* [Work task] Tally every line of the records below that includes "heeft", and reply with the total alone.

* [Records for the exercise]
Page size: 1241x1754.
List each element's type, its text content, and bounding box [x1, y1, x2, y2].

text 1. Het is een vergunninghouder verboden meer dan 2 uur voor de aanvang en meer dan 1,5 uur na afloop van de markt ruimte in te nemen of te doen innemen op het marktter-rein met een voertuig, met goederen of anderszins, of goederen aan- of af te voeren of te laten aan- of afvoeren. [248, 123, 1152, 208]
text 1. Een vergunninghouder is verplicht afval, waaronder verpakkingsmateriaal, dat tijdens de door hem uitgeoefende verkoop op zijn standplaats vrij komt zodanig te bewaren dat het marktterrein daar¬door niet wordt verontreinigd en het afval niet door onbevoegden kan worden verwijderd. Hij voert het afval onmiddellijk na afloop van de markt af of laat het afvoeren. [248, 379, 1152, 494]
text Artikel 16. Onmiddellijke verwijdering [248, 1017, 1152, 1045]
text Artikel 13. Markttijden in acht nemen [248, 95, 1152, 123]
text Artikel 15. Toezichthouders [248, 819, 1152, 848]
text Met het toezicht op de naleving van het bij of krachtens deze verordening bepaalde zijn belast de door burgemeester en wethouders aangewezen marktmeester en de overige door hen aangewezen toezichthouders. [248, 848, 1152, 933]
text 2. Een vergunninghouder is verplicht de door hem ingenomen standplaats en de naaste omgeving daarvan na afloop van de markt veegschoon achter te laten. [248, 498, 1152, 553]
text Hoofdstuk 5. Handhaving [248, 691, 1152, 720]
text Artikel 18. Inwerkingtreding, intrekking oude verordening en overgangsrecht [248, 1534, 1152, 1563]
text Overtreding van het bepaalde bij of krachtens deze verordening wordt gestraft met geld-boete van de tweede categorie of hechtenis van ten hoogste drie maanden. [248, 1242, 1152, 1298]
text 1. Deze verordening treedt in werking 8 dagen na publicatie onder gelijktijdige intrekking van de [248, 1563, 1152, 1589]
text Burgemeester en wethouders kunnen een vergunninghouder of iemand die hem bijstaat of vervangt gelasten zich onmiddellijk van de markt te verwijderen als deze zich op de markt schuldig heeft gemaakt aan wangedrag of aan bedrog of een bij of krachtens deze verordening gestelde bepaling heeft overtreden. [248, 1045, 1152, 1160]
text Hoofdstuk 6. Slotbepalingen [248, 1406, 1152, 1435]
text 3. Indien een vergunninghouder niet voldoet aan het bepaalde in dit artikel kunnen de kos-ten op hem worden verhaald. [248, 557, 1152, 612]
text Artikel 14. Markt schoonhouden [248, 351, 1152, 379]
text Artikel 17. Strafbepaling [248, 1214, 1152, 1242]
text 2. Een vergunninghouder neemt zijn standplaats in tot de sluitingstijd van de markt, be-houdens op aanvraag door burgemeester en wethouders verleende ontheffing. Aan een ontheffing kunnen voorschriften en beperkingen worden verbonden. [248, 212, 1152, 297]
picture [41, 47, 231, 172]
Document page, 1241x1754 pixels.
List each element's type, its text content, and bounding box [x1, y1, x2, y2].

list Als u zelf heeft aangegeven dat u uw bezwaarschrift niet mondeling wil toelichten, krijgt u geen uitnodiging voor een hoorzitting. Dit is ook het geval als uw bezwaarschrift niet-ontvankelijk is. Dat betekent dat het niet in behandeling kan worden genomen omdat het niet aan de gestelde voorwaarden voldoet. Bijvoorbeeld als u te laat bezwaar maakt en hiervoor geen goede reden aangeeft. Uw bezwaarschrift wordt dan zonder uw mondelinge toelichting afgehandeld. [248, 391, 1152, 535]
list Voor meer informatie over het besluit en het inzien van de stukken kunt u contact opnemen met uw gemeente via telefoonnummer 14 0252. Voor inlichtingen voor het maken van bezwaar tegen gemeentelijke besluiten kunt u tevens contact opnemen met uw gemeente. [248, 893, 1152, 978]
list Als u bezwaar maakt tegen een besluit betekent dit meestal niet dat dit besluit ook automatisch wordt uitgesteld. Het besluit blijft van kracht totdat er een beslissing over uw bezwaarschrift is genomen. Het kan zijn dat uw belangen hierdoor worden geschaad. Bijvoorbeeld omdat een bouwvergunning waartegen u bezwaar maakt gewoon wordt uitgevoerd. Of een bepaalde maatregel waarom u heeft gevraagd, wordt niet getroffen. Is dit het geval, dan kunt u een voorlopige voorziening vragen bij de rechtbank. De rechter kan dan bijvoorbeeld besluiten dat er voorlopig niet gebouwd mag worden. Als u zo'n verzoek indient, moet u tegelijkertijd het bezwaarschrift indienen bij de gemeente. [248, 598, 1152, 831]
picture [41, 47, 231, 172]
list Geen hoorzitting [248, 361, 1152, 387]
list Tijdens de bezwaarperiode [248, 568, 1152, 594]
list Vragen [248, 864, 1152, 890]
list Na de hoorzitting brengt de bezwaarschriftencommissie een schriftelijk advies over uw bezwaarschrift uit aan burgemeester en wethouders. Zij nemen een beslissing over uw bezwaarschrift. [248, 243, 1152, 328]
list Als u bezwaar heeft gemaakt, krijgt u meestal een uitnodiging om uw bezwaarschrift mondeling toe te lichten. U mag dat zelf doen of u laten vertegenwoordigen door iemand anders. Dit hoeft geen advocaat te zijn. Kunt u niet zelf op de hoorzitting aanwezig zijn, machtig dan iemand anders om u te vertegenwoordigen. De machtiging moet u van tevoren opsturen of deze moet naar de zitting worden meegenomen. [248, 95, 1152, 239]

* [Task result] 4